It went on to say, “There is currently a fit between U.S. and Indian research organizations, according to scientists in both countries in that there are many highly qualified researchers in America but a relative shortage of funding and a lot of funding in India but a relative shortage of high-level researchers.”
The president is also participating in religious exercises in the country, going to Chabad of New Delhi. He wrote about the experience on his official blog.
“Our small group comprised young and old, and people from at least three continents—for that morning, a community,” the president wrote.
In typical Brandeis form, he even met with the Israeli ambassador to India to discuss the apparently clear connection between Brandeis and the ambassador’s own home nation.
Two weeks being a long time to be away, the university has been under the supervision of President Lawrence from abroad and, according to Senior Vice President for Communications Andrew Gully, he checks in often.
In the meantime, “Brandeis never missed a beat,” he said.

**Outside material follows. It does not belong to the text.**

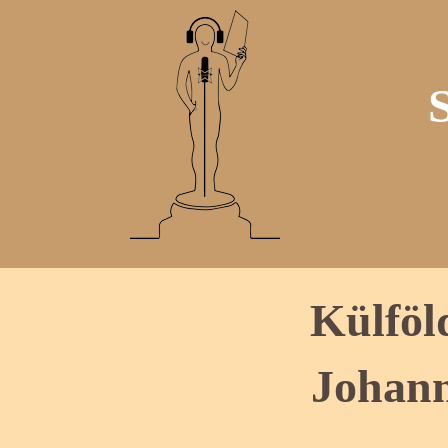
Külföl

“Thanks to today’s technology, the president [has been] in regular touch with his staff, the provost, other members of the administration, faculty and trustees, so it was really business as usual,” Gully explained.
The committee that reorganized the administration chain of command last year upon Lawrence’s accession to the presidency explicitly described the provost, currently Steve Goldstein, as first among equals among top brass under the president.
But “we often meet as a group, or as small groups, to work on assorted issues when the president is here or away on university business,” Gully said. “We all work on a variety of issues but all major decisions would be discussed with the president, who has the final say.”
Gully confirmed that while “the provost is the second-ranking member of the administration and in consultation with the president manages university affairs when he is away from campus,” this has not been diminished contact between the president and top members of the university while Lawrence had been in India.